Client: True Blue
Contract to hire
GC or US Citizen only
Look for local first.
Monitoring Engineer
Join the monitoring team in developing and maintaining our enterprise-grade platform. Dig deep into open-source tools both stalwart and cutting-edge, such as Nagios, Thruk, collectd, Graphite and Grafana. Provide full visibility into every corner of our environment, and help the rest of the organization make the best use of your efforts.
The monitoring engineer's essential duties include:
- Maintaining and upgrading a distributed architecture of multiple nagios and graphite backends tied together with Thruk and Grafana frontends
- A near-pathological aversion to monitoring noise, and a willingness to stamp it out wherever it rears its nasty little head
- An understanding of the monitoring ecosystem as a production-equivalent service, and a commitment to treat its uptime and day-to-day operations accordingly
- Working closely with development and support groups to determine what needs to be monitored at what levels, and assisting them in eventually taking ownership of the monitors themselves.
- Building new scripts and tools to act as Nagios plugins or collectd feeder scripts, using Perl, Python or Ruby
- Building new dashboards and alert boards in Thruk, Grafana and other tools, and training other groups to build their own
While required skills consist of:
- 5-7 years' experience as a unix systems administrator
- Solid understanding of Nagios: fully able to define new services, commands, etc.

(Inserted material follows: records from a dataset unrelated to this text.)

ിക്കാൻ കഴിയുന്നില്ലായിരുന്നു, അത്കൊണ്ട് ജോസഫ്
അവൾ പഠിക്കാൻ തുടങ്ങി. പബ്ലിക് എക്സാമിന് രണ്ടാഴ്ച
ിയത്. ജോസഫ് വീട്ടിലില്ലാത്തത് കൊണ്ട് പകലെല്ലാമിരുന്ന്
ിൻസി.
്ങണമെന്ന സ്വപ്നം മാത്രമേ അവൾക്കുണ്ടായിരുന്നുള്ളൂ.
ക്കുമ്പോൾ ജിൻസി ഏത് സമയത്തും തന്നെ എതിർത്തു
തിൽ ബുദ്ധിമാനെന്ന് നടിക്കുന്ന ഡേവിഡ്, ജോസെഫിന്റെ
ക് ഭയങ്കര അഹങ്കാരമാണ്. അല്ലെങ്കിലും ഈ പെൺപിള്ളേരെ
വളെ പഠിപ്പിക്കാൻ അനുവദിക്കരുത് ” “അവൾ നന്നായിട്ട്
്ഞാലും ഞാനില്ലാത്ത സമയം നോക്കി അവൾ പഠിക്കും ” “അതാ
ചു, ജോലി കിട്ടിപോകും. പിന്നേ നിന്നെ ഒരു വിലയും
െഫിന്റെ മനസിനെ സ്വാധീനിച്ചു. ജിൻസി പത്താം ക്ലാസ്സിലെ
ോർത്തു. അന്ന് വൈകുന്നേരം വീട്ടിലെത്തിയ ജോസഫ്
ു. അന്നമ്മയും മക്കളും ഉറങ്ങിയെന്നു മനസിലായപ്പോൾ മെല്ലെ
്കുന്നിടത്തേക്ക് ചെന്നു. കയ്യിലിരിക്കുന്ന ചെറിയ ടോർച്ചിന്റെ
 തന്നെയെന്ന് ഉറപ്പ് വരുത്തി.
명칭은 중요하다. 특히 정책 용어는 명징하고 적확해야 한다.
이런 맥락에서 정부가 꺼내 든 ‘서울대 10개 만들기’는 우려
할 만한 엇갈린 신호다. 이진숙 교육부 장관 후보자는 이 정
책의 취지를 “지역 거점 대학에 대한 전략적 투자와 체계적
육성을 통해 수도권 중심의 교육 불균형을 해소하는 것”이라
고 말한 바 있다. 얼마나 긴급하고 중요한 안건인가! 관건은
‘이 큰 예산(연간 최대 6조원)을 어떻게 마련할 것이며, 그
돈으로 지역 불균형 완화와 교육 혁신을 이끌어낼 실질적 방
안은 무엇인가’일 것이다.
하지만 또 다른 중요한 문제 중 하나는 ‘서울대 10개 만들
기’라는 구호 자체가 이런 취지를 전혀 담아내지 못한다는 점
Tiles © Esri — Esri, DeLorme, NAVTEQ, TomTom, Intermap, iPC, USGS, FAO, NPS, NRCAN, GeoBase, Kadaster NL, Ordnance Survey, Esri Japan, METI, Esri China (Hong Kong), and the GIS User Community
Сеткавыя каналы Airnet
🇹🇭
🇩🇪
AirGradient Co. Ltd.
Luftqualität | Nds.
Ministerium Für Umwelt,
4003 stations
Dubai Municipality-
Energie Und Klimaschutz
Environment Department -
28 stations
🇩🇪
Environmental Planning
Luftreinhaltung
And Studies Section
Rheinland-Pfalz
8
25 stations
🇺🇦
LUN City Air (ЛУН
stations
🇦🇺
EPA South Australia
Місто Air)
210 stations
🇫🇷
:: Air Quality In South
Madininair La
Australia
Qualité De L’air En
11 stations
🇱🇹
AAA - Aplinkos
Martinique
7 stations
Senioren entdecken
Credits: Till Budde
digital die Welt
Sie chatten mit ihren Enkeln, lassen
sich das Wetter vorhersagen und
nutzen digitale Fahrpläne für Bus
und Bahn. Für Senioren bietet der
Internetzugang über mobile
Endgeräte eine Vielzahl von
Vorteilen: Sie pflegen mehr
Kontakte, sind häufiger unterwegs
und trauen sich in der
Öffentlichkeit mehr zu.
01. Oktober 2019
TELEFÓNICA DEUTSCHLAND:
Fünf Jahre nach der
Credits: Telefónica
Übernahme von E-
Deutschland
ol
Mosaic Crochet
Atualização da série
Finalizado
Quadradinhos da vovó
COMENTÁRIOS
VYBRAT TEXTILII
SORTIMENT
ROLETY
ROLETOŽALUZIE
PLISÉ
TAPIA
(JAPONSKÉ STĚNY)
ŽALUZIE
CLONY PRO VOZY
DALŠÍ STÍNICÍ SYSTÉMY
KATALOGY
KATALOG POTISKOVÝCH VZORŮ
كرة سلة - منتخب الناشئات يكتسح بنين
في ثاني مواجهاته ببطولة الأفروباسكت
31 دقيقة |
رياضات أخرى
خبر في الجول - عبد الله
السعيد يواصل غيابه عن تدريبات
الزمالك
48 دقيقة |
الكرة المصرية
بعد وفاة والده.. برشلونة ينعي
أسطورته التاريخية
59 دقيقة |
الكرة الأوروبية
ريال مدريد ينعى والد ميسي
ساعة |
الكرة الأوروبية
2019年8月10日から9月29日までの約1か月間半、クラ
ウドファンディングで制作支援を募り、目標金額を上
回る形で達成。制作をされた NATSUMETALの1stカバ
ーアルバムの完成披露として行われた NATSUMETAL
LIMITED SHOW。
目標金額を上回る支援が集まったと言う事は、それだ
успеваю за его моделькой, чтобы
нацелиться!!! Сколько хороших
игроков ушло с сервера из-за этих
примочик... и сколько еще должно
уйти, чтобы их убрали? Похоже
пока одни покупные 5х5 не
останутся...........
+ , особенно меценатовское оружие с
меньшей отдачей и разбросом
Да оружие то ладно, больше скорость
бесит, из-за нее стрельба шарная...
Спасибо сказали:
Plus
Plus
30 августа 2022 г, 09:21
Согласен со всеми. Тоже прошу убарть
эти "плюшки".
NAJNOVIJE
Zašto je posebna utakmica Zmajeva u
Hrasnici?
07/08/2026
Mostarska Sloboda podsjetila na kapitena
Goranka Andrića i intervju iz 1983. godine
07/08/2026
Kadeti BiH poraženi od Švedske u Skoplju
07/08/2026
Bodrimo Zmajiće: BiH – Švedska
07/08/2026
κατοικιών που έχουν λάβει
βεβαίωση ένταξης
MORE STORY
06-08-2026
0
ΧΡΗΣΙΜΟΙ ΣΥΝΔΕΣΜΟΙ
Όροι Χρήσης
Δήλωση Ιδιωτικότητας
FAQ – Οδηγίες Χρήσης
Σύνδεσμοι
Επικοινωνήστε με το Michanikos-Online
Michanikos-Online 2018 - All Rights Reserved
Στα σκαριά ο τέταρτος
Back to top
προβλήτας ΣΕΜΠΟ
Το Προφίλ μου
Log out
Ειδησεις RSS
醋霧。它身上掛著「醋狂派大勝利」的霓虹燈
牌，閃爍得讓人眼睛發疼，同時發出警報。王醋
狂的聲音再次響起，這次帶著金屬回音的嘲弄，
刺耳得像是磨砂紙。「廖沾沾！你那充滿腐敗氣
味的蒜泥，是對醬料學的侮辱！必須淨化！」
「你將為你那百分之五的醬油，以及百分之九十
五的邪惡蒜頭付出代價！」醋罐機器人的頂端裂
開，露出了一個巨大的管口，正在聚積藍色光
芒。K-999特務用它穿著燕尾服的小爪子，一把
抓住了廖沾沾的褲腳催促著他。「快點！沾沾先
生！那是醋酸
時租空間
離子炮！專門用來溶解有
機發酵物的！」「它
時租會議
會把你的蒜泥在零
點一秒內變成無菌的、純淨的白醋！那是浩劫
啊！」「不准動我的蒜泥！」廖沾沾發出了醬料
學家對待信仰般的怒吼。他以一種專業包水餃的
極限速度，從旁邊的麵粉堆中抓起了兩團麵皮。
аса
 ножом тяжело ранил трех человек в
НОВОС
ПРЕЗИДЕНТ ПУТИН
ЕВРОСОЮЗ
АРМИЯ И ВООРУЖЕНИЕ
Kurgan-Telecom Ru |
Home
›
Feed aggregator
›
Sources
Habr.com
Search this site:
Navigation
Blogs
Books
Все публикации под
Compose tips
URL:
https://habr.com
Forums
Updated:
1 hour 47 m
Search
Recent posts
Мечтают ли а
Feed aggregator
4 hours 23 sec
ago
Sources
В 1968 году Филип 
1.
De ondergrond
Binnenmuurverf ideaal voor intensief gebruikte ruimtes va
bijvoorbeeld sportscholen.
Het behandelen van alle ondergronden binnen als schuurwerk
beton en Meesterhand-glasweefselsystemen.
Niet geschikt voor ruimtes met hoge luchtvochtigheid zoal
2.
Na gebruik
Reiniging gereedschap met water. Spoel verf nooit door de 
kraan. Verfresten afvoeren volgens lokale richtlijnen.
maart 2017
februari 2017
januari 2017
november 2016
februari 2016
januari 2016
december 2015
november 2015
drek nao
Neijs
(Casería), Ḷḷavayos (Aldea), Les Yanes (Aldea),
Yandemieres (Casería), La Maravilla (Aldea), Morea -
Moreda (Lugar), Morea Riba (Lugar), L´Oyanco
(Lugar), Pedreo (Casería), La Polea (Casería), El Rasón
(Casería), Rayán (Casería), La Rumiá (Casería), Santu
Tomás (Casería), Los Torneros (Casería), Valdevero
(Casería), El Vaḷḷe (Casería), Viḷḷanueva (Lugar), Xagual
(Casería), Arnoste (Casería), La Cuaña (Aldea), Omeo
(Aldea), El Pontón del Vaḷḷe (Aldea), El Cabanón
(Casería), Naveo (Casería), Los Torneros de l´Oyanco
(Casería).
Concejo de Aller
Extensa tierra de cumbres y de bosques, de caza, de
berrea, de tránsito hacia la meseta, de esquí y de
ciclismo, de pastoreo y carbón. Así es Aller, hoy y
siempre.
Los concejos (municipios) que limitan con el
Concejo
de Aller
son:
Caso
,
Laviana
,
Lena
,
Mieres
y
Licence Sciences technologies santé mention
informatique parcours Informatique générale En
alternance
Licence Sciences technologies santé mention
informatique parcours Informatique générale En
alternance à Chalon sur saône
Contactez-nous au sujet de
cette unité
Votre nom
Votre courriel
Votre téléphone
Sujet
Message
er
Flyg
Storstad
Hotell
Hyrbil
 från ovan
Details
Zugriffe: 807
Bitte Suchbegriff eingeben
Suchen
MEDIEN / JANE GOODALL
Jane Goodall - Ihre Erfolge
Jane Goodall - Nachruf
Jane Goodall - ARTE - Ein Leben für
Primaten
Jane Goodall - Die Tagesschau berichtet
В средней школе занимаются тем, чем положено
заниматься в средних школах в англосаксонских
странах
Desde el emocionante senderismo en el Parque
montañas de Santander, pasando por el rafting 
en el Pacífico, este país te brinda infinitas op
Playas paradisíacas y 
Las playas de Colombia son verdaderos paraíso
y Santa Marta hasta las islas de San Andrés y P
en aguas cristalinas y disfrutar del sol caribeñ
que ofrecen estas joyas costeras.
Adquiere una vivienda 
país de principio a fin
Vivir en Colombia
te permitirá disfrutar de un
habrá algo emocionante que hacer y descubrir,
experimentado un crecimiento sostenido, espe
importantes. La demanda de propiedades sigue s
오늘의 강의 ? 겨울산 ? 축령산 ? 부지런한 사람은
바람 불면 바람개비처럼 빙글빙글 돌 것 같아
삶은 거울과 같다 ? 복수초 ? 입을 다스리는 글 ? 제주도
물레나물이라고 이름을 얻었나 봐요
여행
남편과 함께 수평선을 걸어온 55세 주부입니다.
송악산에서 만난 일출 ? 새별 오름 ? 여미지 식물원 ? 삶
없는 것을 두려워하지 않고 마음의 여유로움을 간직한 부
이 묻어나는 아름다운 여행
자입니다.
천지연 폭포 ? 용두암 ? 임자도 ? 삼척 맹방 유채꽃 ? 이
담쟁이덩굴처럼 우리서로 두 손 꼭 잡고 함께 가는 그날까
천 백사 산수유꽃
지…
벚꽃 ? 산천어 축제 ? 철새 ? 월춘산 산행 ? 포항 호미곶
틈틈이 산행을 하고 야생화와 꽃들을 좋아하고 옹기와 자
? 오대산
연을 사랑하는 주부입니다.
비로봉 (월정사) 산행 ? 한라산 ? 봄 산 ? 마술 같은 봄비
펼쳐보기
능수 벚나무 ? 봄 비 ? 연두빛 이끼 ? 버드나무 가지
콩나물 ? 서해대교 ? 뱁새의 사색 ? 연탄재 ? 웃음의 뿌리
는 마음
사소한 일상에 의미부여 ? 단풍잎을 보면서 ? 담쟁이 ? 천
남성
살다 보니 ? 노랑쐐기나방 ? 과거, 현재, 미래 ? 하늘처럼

- Familiarity with tools used for gathering and presenting performance metrics, such as Graphite, collectd or Cacti. Experience with Grafana is a big plus.
- Solid scripting abilities with Perl, Python or Ruby, ideally including experience writing Nagios plugins in any of those languages
- Ability to troubleshoot Perl scripts at a minimum
- General understanding of essential network communications and protocols. Ability to troubleshoot tcp or udp connections or parse web pages with command-line tools.
General understanding of snmp: Able to perform an snmpwalk against a network or storage device and understand the results, know the difference between an snmp get request and a trap.